All the headers did back in those old essays is help me stay focused on writing about certain topics, but as we’ve worked through the years of reading for you and writing for me, we can be honest with ourselves and say that the intention isn’t to rigorously explore topics, in-depth, but more explore topics as they relate to each other. Laser pointers don’t match well with well-structured essays in traditional literature, but we’re just having fun and exploring the limits of what we could consider publishable literature, anyways, so I don’t think it will be harmful to say that we should put both ideas on the backburner.

Maybe I’ll come up with another idea for both?

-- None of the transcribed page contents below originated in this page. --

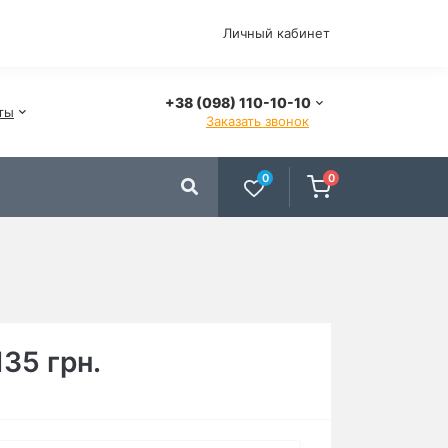
Личный кабинет
+38 (098) 110-10-10
ты
Заказать звонок
0
0
135 грн.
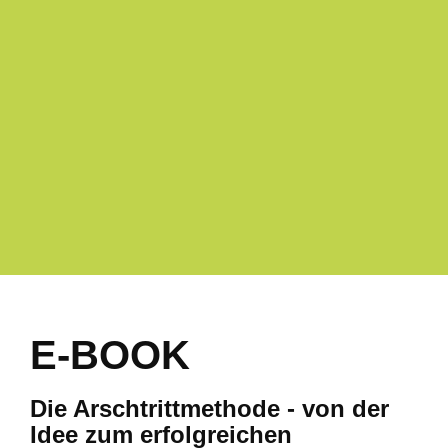
0
Moderatoren
E-BOOK
Die Arschtrittmethode - von der
Idee zum erfolgreichen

I’m writing this about a month before it publishes, so I could possibly have decided something for both the laser-pointer and writing structure deas, just as – were it not for the editing notes I left for myself for those thoughts – I could forget all about them as I do when I go back through essays that have sat in my backlog for weeks at a time. I write at such a fast pace that it’s not like I ever write garbage I forget I’m writing as I write it, but more, I don’t overly attach myself to what I write, other than holding attachment to it after I wrote it as something representing some thoughts I felt. I haven’t explored those structured essays in years, but it might be fun to read through them for inspiration for future essays. If not, then these essays will continue being broad-stroke analysis of general health topics, or a specific exploration of one idea, until I get bored. Either way, I like where these essays have gone, and I want to continue progressing toward better health, better writing, and part of that involves assessing where I’ll take my writing.

Currently, better writing and better health are my goals.

Endtable:
Quotes: None.
Sources: My fitness experiences.
This week’s weight: 215.5
Last week’s weight: 217.0
Difference: Since writing this essay, I had some headaches, but they were more spinally related than laser-pointer related. I dropped the laser-pointer idea but when I find mine again wherever it disappeared off to, I’ll probably clip it to my hat and start practicing. I’ve also been burning calories by counting them again.
Inspirations: I was going to ask about cracking my neck, but I think I’ll do that via email between now and my final session. After finding out about the laser headlamp, I thought back to my older essays, and the rest just came together.
Related: Past weekly column entries.  Sober Living essays and Tripping On [The American Healthcare System] chapters.
Picture: One of the final instances of this template picture, I suppose.
Written On: 2020 March 13 [10:03am to 10:39am]
Last Edited: 2020 March 13 [First draft; final draft for the Internet.]
My big goal is writing. My most important goal is writing "The Story." All other goals should work toward that central goal. My proudest moment is the most recent time I overcame some fear, which should have been today. I'm a better zombie than I was yesterday. I'm not better than you and you're not better than me. Let's strive to be better every day.